Model implementations of speech codecs supplied by the ETSI are based on a collection of C functions known as the ETSI basic operations. The ETSI basic operations include 16-bit, 32-bit and 40-bit operations for saturated arithmetic, 16-bit and 32-bit logical operations, and 16-bit and 32-bit operations for data type conversion.
Version 2.0 of the ETSI collection of basic operations, as described in the ITU-T Software Tool Library 2005 User's manual, introduces new 16-bit, 32-bit and 40 bit-operations.

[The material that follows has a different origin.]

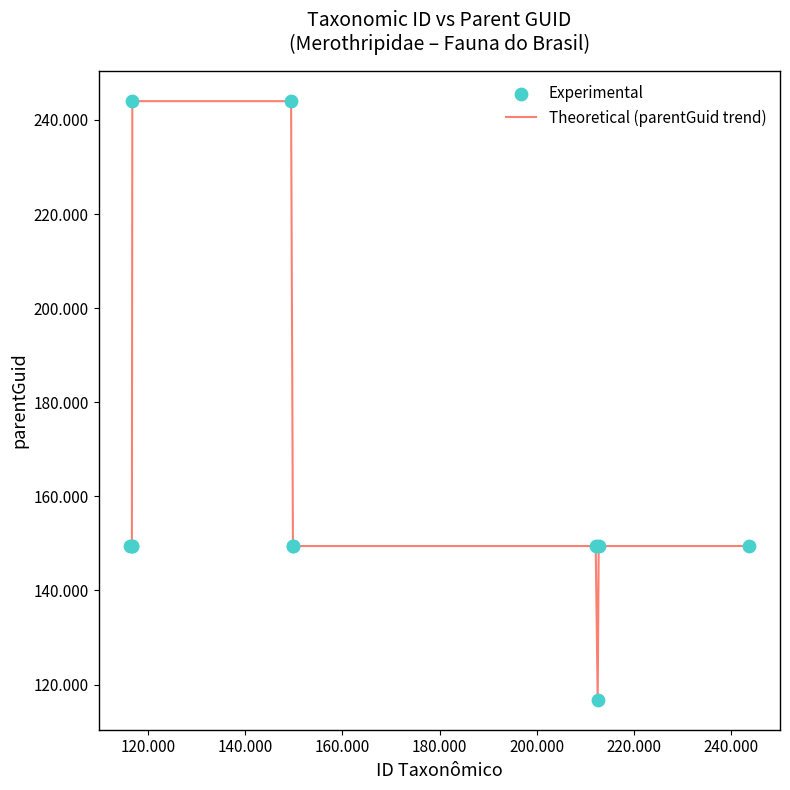

Does the chart have visible grid lines?

No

These operations are not currently supported in RVCT.
The ETSI basic operations serve as a set of primitives for
developers publishing codec algorithms, rather than as a library
for use by developers implementing codecs in C or C++. RVCT provides
support for the ETSI basic operations through the header file dspfns.h.
The dspfns.h header file contains definitions
of the ETSI basic operations as a combination of C code and intrinsics.

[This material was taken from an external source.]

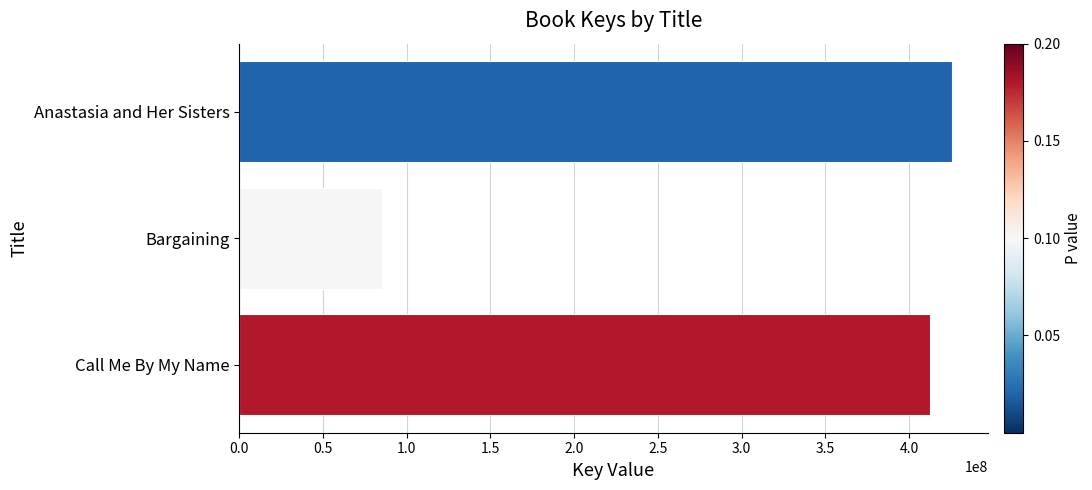

Count the number of data series in this chart.

1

RVCT supports the original ETSI family of basic operations described
in the ETSI G.729 recommendation Coding of speech at
8 kbit/s using conjugate-structure algebraic-code-excited linear
prediction (CS-ACELP), including:
16-bit and 32-bit saturated arithmetic
operations, such as add and sub.
For example, add(v1, v2) adds two 16-bit numbers v1 and v2 together,
with overflow control and saturation, returning a 16-bit result.
16-bit and 32-bit multiplication operations, such
as mult and L_mult. For
example, mult(v1, v2) multiplies two 16-bit
numbers v1 and v2 together, returning
a scaled 16-bit result.
16-bit arithmetic shift operations, such as shl and shr.

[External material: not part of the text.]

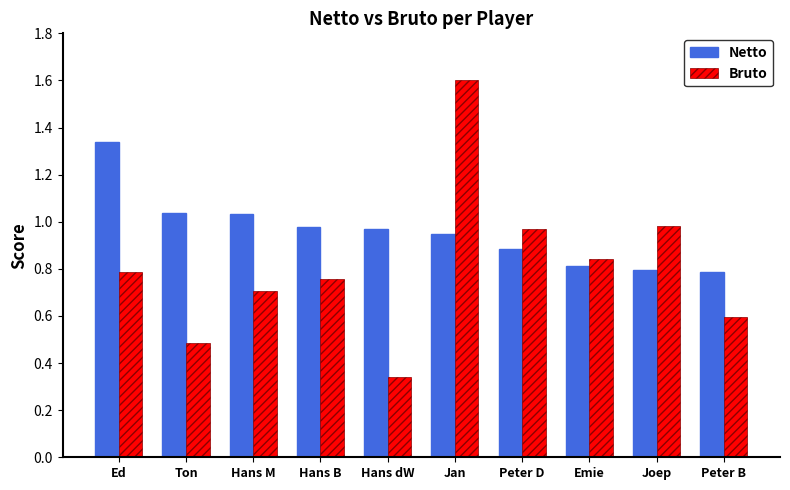

Is the value of Bruto at Peter D greater than the value of Netto at Peter D?

Yes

For example, the saturating left shift operation shl(v1,
v2) arithmetically shifts the 16-bit input v1 left v2 positions.
A negative shift count shifts v1 right v2 positions.
16-bit data conversion operations, such as extract_l, extract_h,
and round. For example, round(L_v1) rounds
the lower 16 bits of the 32-bit input L_v1 into
the most significant 16 bits with saturation.
Beware that both the dspfns.h header
file and the ISO C99 header file math.h both define
(different versions of) the function round().
Take care to avoid this potential conflict.
See the header file dspfns.h for a complete
list of the ETSI basic operations supported in RVCT.
For more information see:
ETSI Recommendation G.191: Software tools for speech and audio coding standardization
ITU-T Software Tool Library 2005 User's manual, included as part of ETSI Recommendation G.191
ETSI Recommendation G723.1: Dual rate speech coder for multimedia communications transmitting at 5.3 and 6.3 kbit/s
ETSI Recommendation G.729: Coding of speech at 8 kbit/s using conjugate-structure algebraic-code-excited linear prediction (CS-ACELP).
These documents are available from ITU-T, the telecommunications
bureau of the ITU, at http://www.itu.int.
The implementation of the ETSI basic operations in dspfns.h exposes
the status flags Overflow and Carry.
These flags are available as global variables for use in your own
C or C++ programs. For example:
#include <dspfns.h> /* include ETSI intrinsics */
#include <stdio.h>
...
const int BUFLEN=255;
int a[BUFLEN], b[BUFLEN], c[BUFLEN];
...
Overflow = 0; /* clear overflow flag */
for (i = 0; i < BUFLEN; ++i) {
c[i] = L_add(a[i], b[i]); /* saturated add of a[i] and b[i] */
}
if (Overflow)
{
fprintf(stderr, "Overflow on saturated addition\n");
}
Generally, saturating functions have a sticky effect on overflow.
That is, the overflow flag remains set until it is explicitly cleared.